- [Short task]
Reproduce the lines below without a single change.
_ _ _ _
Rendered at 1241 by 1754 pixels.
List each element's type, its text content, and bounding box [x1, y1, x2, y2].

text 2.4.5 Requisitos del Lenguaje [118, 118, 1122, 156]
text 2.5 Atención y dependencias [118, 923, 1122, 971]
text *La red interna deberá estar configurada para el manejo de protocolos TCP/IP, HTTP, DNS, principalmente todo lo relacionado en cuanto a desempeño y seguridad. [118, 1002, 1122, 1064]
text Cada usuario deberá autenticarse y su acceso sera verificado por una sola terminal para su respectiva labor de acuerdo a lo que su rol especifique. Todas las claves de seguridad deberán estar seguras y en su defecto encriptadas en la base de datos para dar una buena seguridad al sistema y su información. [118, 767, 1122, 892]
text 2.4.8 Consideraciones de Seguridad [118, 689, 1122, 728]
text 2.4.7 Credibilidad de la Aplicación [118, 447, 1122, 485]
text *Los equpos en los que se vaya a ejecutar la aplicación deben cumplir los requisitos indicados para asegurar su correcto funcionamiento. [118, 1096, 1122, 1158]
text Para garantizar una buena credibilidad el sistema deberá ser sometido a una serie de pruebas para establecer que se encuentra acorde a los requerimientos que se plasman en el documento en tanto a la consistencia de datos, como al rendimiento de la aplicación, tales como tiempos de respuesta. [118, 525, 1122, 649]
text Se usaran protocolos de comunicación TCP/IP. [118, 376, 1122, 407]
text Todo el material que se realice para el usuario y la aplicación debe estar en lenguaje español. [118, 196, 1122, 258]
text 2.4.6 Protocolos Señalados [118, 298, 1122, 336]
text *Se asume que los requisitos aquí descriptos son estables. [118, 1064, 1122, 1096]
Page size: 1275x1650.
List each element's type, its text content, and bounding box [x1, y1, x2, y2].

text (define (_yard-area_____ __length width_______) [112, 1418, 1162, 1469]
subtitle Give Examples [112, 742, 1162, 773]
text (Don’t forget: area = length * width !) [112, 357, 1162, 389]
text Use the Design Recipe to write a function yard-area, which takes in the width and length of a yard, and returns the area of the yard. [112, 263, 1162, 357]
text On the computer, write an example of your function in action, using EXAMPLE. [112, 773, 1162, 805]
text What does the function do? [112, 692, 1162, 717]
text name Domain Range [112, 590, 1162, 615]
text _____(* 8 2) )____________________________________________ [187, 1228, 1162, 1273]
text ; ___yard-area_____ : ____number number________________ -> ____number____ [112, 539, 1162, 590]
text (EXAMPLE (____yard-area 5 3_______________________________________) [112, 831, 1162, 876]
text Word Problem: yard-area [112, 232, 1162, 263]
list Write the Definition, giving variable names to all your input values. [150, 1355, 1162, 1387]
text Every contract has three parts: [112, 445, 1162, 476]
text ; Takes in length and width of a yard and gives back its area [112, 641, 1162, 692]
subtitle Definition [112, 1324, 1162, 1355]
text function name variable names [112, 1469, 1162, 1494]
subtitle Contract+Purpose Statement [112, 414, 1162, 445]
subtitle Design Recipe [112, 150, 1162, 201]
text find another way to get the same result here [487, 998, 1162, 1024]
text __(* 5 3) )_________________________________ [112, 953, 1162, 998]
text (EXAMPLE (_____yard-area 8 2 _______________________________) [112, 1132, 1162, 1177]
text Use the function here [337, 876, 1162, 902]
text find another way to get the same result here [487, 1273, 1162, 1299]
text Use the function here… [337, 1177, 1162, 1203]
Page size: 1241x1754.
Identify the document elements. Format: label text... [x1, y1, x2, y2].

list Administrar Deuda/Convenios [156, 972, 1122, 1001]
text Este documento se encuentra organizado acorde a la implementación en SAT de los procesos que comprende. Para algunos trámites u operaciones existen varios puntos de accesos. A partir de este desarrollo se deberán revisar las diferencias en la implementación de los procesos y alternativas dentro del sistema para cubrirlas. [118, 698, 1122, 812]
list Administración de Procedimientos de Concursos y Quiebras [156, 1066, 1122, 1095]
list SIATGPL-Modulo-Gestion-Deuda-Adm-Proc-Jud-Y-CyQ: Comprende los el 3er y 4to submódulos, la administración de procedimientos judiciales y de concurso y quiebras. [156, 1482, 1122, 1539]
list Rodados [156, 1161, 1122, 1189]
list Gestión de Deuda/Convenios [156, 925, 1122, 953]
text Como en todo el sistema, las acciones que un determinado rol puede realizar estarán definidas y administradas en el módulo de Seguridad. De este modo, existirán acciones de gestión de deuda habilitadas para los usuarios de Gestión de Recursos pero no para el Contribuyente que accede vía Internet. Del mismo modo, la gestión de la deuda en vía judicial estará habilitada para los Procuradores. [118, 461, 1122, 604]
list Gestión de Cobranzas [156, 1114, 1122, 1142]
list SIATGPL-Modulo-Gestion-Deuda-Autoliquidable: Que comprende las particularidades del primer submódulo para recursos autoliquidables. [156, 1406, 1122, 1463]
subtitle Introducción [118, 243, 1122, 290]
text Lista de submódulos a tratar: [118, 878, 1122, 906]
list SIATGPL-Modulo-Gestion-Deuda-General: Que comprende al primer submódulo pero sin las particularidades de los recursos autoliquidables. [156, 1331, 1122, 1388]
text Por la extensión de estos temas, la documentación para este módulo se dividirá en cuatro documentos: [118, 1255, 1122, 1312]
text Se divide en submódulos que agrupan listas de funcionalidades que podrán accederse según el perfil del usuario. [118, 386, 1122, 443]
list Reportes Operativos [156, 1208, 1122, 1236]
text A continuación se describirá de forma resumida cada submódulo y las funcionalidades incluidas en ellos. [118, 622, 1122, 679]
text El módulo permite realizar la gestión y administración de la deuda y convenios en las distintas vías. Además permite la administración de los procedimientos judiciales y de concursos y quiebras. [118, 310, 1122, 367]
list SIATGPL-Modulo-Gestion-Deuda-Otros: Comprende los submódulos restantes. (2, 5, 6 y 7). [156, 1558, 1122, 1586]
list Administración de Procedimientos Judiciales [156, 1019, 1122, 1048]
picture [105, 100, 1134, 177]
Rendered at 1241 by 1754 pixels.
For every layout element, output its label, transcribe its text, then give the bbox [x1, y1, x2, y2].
_ _ _ _
- [Response]
Rendered at 1241 by 1754 pixels.
List each element's type, its text content, and bounding box [x1, y1, x2, y2].

text 2.4.5 Requisitos del Lenguaje [118, 118, 1122, 156]
text 2.5 Atención y dependencias [118, 923, 1122, 971]
text *La red interna deberá estar configurada para el manejo de protocolos TCP/IP, HTTP, DNS, principalmente todo lo relacionado en cuanto a desempeño y seguridad. [118, 1002, 1122, 1064]
text Cada usuario deberá autenticarse y su acceso sera verificado por una sola terminal para su respectiva labor de acuerdo a lo que su rol especifique. Todas las claves de seguridad deberán estar seguras y en su defecto encriptadas en la base de datos para dar una buena seguridad al sistema y su información. [118, 767, 1122, 892]
text 2.4.8 Consideraciones de Seguridad [118, 689, 1122, 728]
text 2.4.7 Credibilidad de la Aplicación [118, 447, 1122, 485]
text *Los equpos en los que se vaya a ejecutar la aplicación deben cumplir los requisitos indicados para asegurar su correcto funcionamiento. [118, 1096, 1122, 1158]
text Para garantizar una buena credibilidad el sistema deberá ser sometido a una serie de pruebas para establecer que se encuentra acorde a los requerimientos que se plasman en el documento en tanto a la consistencia de datos, como al rendimiento de la aplicación, tales como tiempos de respuesta. [118, 525, 1122, 649]
text Se usaran protocolos de comunicación TCP/IP. [118, 376, 1122, 407]
text Todo el material que se realice para el usuario y la aplicación debe estar en lenguaje español. [118, 196, 1122, 258]
text 2.4.6 Protocolos Señalados [118, 298, 1122, 336]
text *Se asume que los requisitos aquí descriptos son estables. [118, 1064, 1122, 1096]
Page size: 1275x1650.
List each element's type, its text content, and bounding box [x1, y1, x2, y2].

text (define (_yard-area_____ __length width_______) [112, 1418, 1162, 1469]
subtitle Give Examples [112, 742, 1162, 773]
text (Don’t forget: area = length * width !) [112, 357, 1162, 389]
text Use the Design Recipe to write a function yard-area, which takes in the width and length of a yard, and returns the area of the yard. [112, 263, 1162, 357]
text On the computer, write an example of your function in action, using EXAMPLE. [112, 773, 1162, 805]
text What does the function do? [112, 692, 1162, 717]
text name Domain Range [112, 590, 1162, 615]
text _____(* 8 2) )____________________________________________ [187, 1228, 1162, 1273]
text ; ___yard-area_____ : ____number number________________ -> ____number____ [112, 539, 1162, 590]
text (EXAMPLE (____yard-area 5 3_______________________________________) [112, 831, 1162, 876]
text Word Problem: yard-area [112, 232, 1162, 263]
list Write the Definition, giving variable names to all your input values. [150, 1355, 1162, 1387]
text Every contract has three parts: [112, 445, 1162, 476]
text ; Takes in length and width of a yard and gives back its area [112, 641, 1162, 692]
subtitle Definition [112, 1324, 1162, 1355]
text function name variable names [112, 1469, 1162, 1494]
subtitle Contract+Purpose Statement [112, 414, 1162, 445]
subtitle Design Recipe [112, 150, 1162, 201]
text find another way to get the same result here [487, 998, 1162, 1024]
text __(* 5 3) )_________________________________ [112, 953, 1162, 998]
text (EXAMPLE (_____yard-area 8 2 _______________________________) [112, 1132, 1162, 1177]
text Use the function here [337, 876, 1162, 902]
text find another way to get the same result here [487, 1273, 1162, 1299]
text Use the function here… [337, 1177, 1162, 1203]
Page size: 1241x1754.
Identify the document elements. Format: label text... [x1, y1, x2, y2].

list Administrar Deuda/Convenios [156, 972, 1122, 1001]
text Este documento se encuentra organizado acorde a la implementación en SAT de los procesos que comprende. Para algunos trámites u operaciones existen varios puntos de accesos. A partir de este desarrollo se deberán revisar las diferencias en la implementación de los procesos y alternativas dentro del sistema para cubrirlas. [118, 698, 1122, 812]
list Administración de Procedimientos de Concursos y Quiebras [156, 1066, 1122, 1095]
list SIATGPL-Modulo-Gestion-Deuda-Adm-Proc-Jud-Y-CyQ: Comprende los el 3er y 4to submódulos, la administración de procedimientos judiciales y de concurso y quiebras. [156, 1482, 1122, 1539]
list Rodados [156, 1161, 1122, 1189]
list Gestión de Deuda/Convenios [156, 925, 1122, 953]
text Como en todo el sistema, las acciones que un determinado rol puede realizar estarán definidas y administradas en el módulo de Seguridad. De este modo, existirán acciones de gestión de deuda habilitadas para los usuarios de Gestión de Recursos pero no para el Contribuyente que accede vía Internet. Del mismo modo, la gestión de la deuda en vía judicial estará habilitada para los Procuradores. [118, 461, 1122, 604]
list Gestión de Cobranzas [156, 1114, 1122, 1142]
list SIATGPL-Modulo-Gestion-Deuda-Autoliquidable: Que comprende las particularidades del primer submódulo para recursos autoliquidables. [156, 1406, 1122, 1463]
subtitle Introducción [118, 243, 1122, 290]
text Lista de submódulos a tratar: [118, 878, 1122, 906]
list SIATGPL-Modulo-Gestion-Deuda-General: Que comprende al primer submódulo pero sin las particularidades de los recursos autoliquidables. [156, 1331, 1122, 1388]
text Por la extensión de estos temas, la documentación para este módulo se dividirá en cuatro documentos: [118, 1255, 1122, 1312]
text Se divide en submódulos que agrupan listas de funcionalidades que podrán accederse según el perfil del usuario. [118, 386, 1122, 443]
list Reportes Operativos [156, 1208, 1122, 1236]
text A continuación se describirá de forma resumida cada submódulo y las funcionalidades incluidas en ellos. [118, 622, 1122, 679]
text El módulo permite realizar la gestión y administración de la deuda y convenios en las distintas vías. Además permite la administración de los procedimientos judiciales y de concursos y quiebras. [118, 310, 1122, 367]
list SIATGPL-Modulo-Gestion-Deuda-Otros: Comprende los submódulos restantes. (2, 5, 6 y 7). [156, 1558, 1122, 1586]
list Administración de Procedimientos Judiciales [156, 1019, 1122, 1048]
picture [105, 100, 1134, 177]
Rendered at 1241 by 1754 pixels.
For every layout element, output its label, transcribe its text, then give the bbox [x1, y1, x2, y2].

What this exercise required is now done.